Jawa Pos

Wali Murid Protes Tambahan Nilai

-

SURABAYA – Aturan baru penambahan nilai 12,5 dalam penerimaan peserta didik baru (PPDB) jenjang SMA dikeluhkan. Wali murid menilai keputusan tersebut dibuat terlalu mendadak dan tidak menguntung­kan pendaftar di luar zona. Karena itu, persaingan masuk bangku SMA pun tidak akan berlangsun­g fair.

Wiji Saksono, salah seorang wali murid, mengatakan, penambahan poin 12,5 bagi siswa yang memilih SMA di dalam zona dinilainya tidak adil. Bahkan cenderung curang. Sebab, ketentuan awal seleksi PPDB adalah nilai ujian nasional (unas).

Persaingan siswa yang memiliki nilai unas tinggi dari luar zona dengan siswa yang memiliki nilai unas tidak terlalu tinggi tapi berada di dalam zona akan menjadi tidak fair

Dia mencontohk­an, siswa dengan nilai 36 mau daftar ke sekolah A di luar zona dan siswa yang memiliki nilai 35 dari zona asli akan mendaftar ke sekolah yang sama. ”Yang 35 dapat tambahan 12,5 sehingga jadi 37,5. Itu rasanya kok tidak adil,” katanya. Sebab, nilai 36 merupakan hasil kerja keras siswa selama unas. Demikian juga siswa yang punya nilai 35. ”Kok tiba-tiba nilainya yang tidak tinggi ditambah 12,5 sehingga jadi tinggi,” tuturnya.

┄┄┄┄┄┄┄┄┄┄┄┄┄┄┄┄┄┄┄┄

### Tugas Wajib
[1] Kutip dari bacaan tentang PPDB bagian mulai "Wali Murid Protes" sampai dengan "akan berlangsun­g fair.", kedua ujungnya ikut disalin.
[2] Jawab pertanyaan berikut berdasarkan bacaan tentang PPDB.
(a) Berapa tambahan nilai dalam aturan baru PPDB jenjang SMA?
(b) Siapa wali murid yang menyebut penambahan poin itu tidak adil?
(c) Dalam contoh di bacaan, nilai 35 milik siswa dari dalam zona berubah menjadi berapa?

### Cuplikan Data
┄┄┄┄┄┄┄┄┄┄┄┄┄┄┄┄┄┄┄┄

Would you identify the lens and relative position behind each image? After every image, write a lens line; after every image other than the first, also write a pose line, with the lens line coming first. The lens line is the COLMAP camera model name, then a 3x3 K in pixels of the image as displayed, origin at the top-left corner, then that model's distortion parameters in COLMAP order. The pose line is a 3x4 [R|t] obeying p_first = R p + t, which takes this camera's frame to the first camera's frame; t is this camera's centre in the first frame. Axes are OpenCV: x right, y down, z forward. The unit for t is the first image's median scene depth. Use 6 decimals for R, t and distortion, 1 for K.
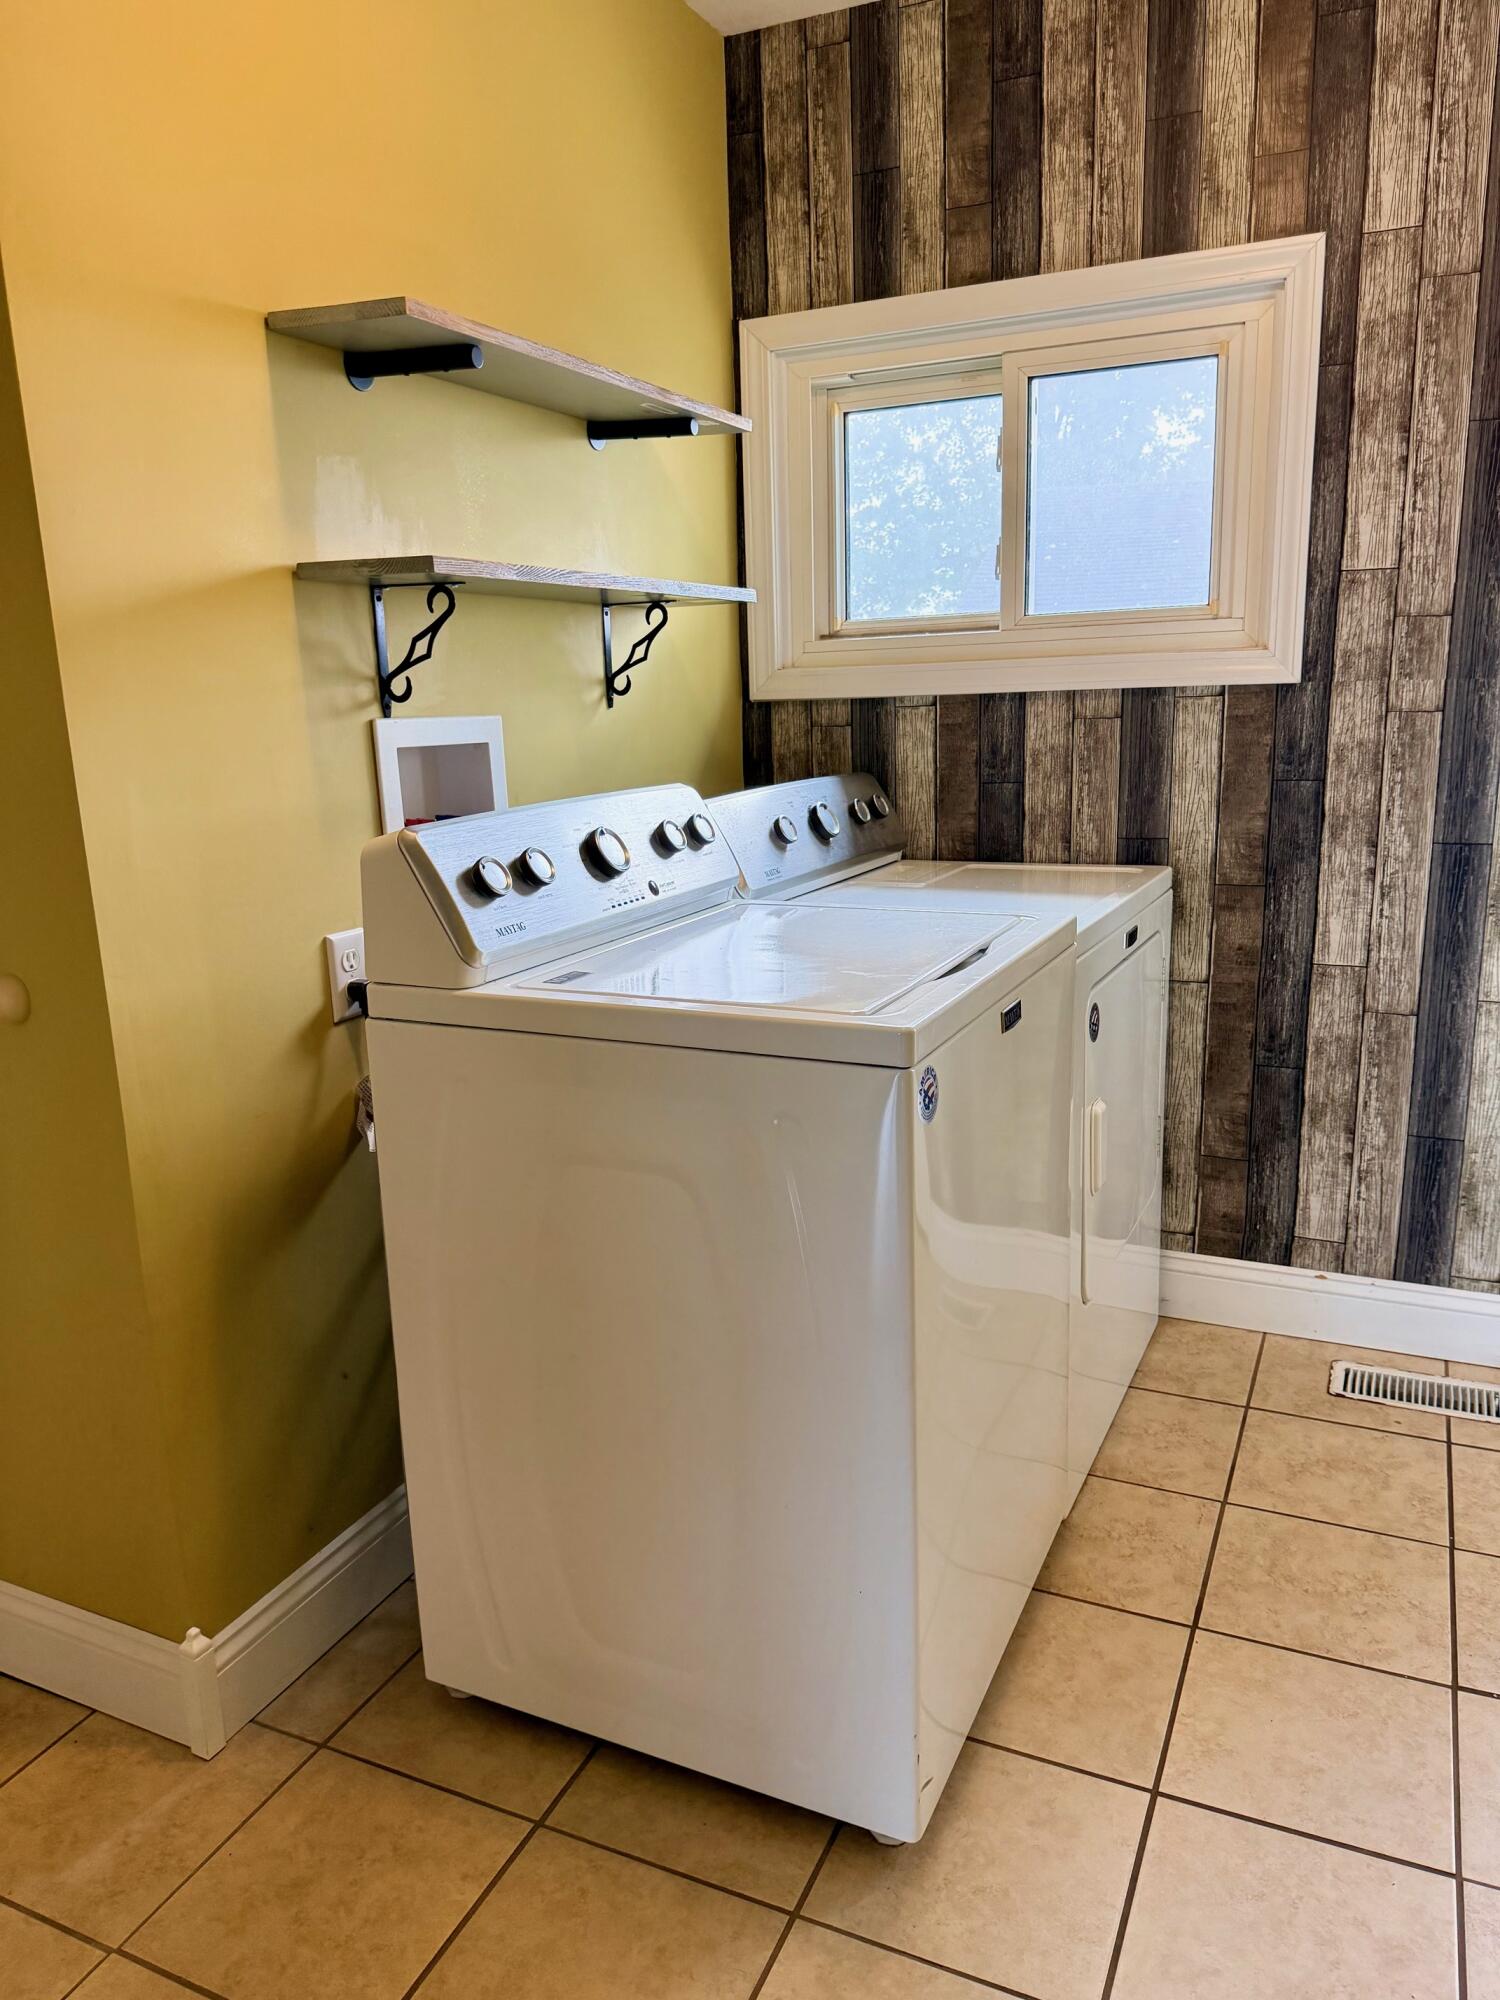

┄┄┄┄┄┄┄┄┄┄┄┄┄┄┄┄┄┄┄┄

### Kunci Jawaban
[1]
Wali Murid Protes Tambahan Nilai

-

SURABAYA – Aturan baru penambahan nilai 12,5 dalam penerimaan peserta didik baru (PPDB) jenjang SMA dikeluhkan. Wali murid menilai keputusan tersebut dibuat terlalu mendadak dan tidak menguntung­kan pendaftar di luar zona. Karena itu, persaingan masuk bangku SMA pun tidak akan berlangsun­g fair.

[2]
(a) 12,5
(b) Wiji Saksono
(c) 37,5